I've just moved into a townhouse in Al Hamra Village (RAK) and signed up for Elife with Etisalat last week. I got a call today that there was a problem with connecting and that they weren't able to do it yet. I was also told that the man that might be able to fix it is on emergency leave. 

I am starting to panic as I have signed a 1 year contract and am now worried that I won't be able to get internet, tv or phone. I know for a fact that other people in the area have this service so I have a bit of hope. 

Can anyone give me any advice as to if you think I will be able to get the services I have subscribed to? And if not, what should I do?

Thanks!!!!!!!


----------



## canadianexp (May 31, 2013)

Please help me!


----------



## dzey (Feb 3, 2013)

canadianexp said:


> I was also told that the man that might be able to fix it is on emergency leave.
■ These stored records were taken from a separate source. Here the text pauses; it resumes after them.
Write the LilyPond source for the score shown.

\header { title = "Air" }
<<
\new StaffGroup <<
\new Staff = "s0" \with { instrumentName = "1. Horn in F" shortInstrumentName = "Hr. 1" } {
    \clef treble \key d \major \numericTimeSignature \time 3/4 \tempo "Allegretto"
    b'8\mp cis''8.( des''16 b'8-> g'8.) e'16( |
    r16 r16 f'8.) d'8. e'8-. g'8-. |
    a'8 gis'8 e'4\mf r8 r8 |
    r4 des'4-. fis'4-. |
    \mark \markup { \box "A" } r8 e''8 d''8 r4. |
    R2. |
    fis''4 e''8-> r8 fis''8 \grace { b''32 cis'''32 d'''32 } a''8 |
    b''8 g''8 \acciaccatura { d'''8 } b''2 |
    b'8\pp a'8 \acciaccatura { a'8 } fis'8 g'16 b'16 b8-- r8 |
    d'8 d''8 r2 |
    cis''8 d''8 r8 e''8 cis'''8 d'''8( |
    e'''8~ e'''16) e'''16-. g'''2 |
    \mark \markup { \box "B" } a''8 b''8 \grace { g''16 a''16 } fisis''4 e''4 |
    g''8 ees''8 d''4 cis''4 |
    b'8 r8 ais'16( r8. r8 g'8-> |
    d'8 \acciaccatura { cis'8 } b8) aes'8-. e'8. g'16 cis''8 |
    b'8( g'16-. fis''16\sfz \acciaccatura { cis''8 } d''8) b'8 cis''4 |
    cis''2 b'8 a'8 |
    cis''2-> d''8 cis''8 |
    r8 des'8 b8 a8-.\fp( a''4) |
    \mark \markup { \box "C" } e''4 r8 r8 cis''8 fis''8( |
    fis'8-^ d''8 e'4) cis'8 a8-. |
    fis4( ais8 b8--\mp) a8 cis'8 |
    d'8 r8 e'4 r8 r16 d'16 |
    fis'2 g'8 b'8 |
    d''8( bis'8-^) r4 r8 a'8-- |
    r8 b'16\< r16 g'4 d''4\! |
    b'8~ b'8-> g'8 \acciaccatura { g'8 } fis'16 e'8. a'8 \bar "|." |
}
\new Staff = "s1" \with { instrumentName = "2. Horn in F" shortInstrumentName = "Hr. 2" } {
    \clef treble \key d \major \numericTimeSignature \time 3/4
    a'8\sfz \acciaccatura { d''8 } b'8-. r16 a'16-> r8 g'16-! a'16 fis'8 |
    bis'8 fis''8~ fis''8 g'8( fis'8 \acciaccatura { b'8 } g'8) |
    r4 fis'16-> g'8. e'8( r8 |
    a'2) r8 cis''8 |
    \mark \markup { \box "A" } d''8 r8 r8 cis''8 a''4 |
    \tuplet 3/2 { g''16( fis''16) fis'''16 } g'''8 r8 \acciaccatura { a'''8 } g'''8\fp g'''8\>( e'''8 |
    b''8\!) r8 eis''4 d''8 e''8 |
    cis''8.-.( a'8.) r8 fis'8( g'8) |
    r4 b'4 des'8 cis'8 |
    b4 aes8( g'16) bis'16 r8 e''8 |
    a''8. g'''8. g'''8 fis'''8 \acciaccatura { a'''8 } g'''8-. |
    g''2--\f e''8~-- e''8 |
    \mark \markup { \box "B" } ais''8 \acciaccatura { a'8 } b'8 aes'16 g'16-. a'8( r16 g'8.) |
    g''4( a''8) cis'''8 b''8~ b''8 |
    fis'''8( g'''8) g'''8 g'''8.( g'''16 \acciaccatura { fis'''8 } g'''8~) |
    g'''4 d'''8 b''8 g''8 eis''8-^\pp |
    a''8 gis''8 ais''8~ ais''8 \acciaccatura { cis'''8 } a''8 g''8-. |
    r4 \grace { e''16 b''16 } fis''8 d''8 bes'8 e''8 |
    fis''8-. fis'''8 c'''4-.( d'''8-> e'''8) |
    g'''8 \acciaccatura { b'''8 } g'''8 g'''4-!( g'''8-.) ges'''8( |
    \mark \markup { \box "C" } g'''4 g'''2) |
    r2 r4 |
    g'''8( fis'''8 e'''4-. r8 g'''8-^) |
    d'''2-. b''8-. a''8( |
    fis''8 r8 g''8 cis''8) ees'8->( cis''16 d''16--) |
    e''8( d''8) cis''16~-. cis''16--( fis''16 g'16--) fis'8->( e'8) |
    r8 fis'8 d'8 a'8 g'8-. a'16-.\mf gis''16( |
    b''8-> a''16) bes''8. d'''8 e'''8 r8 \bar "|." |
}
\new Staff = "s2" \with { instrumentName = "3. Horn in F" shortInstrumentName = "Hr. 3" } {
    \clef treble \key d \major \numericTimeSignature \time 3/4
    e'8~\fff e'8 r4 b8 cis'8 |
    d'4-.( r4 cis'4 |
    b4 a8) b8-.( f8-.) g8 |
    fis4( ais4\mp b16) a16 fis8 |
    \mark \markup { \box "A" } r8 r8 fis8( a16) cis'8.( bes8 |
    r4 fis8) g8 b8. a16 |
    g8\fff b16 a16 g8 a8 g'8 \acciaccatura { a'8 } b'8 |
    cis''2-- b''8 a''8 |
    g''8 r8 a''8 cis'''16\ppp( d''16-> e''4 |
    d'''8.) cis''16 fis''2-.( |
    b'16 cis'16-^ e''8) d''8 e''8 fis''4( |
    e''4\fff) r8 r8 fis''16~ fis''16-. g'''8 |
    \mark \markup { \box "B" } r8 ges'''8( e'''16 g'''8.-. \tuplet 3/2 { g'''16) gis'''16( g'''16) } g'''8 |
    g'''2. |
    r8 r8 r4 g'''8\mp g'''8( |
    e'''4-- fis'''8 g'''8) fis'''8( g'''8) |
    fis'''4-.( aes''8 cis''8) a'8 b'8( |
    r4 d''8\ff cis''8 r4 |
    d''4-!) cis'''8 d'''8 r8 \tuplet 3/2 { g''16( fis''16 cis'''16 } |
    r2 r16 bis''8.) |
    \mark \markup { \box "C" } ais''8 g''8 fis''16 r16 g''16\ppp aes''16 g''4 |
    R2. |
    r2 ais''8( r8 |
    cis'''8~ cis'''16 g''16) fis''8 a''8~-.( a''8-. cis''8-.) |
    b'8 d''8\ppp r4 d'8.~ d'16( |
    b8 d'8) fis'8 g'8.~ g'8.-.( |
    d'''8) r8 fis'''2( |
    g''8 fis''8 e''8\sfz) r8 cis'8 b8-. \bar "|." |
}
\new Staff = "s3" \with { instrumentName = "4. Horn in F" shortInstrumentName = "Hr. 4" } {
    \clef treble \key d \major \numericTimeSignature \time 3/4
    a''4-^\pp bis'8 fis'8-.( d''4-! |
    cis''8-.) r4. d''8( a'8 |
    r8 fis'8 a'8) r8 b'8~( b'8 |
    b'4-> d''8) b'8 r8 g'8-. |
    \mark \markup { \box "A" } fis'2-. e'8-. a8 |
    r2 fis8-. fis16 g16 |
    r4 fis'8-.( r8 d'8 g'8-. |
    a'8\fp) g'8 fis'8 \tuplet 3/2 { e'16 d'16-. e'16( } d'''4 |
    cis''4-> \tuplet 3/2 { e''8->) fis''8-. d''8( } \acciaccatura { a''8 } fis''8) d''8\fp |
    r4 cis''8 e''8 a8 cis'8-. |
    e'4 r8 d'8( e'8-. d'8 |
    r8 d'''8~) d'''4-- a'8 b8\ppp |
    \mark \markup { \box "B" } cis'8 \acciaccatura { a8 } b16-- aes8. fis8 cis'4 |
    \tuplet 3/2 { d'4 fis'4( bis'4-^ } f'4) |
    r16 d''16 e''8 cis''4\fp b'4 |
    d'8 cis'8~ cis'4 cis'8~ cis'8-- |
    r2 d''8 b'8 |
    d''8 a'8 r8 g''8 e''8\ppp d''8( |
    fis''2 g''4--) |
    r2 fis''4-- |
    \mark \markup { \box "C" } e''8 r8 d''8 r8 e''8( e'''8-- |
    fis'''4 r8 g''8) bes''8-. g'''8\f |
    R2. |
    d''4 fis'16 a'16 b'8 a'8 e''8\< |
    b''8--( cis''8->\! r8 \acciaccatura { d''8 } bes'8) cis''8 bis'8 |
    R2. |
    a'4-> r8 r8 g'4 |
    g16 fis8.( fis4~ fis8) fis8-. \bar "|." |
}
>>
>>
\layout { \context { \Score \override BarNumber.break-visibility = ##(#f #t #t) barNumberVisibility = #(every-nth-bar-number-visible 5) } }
i don't really understand what's all the fuss about? they've told you that you will get your services as soon as the field engineer comes back from emergency leave - so..?


----------



## canadianexp (May 31, 2013)

The issue is that I have not been told that they will be able to fix it but that they "might" be able to fix it. I would LOVE to be overreacting about this and really hope that I am. My issue is what if they can't fix it and really is that something that might occur?


----------



## Deefor (May 29, 2011)

Once E get round to fixing something one of two things usually happens: It works first time (sorry, don't laugh, it has happened); More commonly it takes a few appointments that they don't make, several visits, a lot of phone calls and a few hours off your life expectancy. In fairness they do usually get things working. Eventually. Good luck....


----------



## Mubeen89 (Jun 2, 2013)

Don't worry about it. I have had my fair share of such scares from Etisalat but eventually they do live up to their commitments. Just try and keep in constant touch with them guys at Etisalat and your issue should be sorted soon.


----------



## cornejooste (Jun 19, 2013)

canadianexp said:


> Hello,
> 
> I've just moved into a townhouse in Al Hamra Village (RAK) and signed up for Elife with Etisalat last week. I got a call today that there was a problem with connecting and that they weren't able to do it yet. I was also told that the man that might be able to fix it is on emergency leave.
> 
> ...


Hi Canadianexp,
I also had my fair share of struggles with Etisalat.
I would suggest that you get the 4G USB Internet meanwhile.
Very convenient.


----------



## rednelly84 (Jul 4, 2010)

Sounds all rather normal! I can't get etisalat connected to my new apartment yet and move tomorrow...am I panicking? No. Inshallah.


----------